**** Data extracts

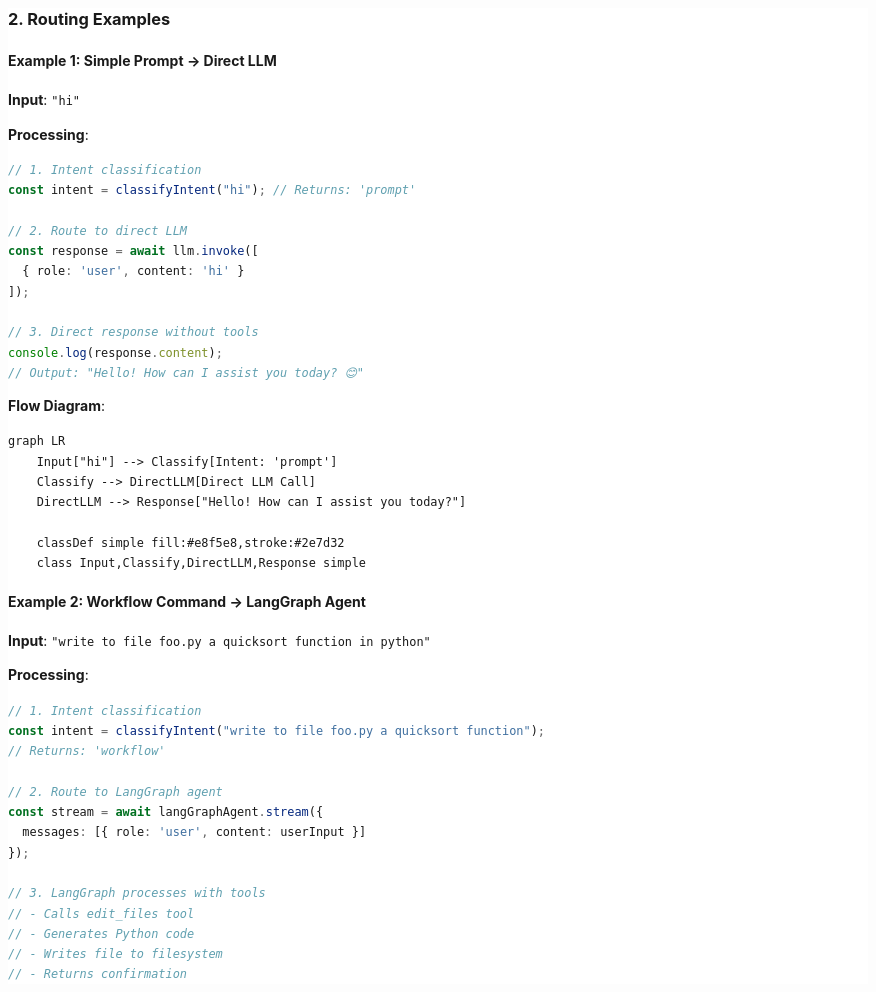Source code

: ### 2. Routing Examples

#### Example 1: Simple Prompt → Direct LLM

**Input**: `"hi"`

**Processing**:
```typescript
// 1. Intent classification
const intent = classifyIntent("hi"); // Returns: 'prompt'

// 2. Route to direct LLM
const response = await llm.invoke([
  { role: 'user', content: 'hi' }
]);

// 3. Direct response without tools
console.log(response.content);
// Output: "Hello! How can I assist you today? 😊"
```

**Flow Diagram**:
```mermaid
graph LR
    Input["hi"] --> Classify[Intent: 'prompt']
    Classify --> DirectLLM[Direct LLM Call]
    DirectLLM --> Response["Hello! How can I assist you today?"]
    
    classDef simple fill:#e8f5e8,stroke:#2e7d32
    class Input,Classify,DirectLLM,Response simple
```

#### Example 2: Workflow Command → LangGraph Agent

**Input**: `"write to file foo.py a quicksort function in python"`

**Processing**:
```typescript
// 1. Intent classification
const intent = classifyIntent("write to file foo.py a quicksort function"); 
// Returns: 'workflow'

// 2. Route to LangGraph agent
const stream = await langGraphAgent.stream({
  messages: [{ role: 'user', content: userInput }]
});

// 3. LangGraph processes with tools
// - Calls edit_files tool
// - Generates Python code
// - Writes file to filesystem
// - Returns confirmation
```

********

**What to work on:** From the records, copy out each line that includes the string "const".

**Exercise result:**
const intent = classifyIntent("hi"); // Returns: 'prompt'
const response = await llm.invoke([
const intent = classifyIntent("write to file foo.py a quicksort function"); 
const stream = await langGraphAgent.stream({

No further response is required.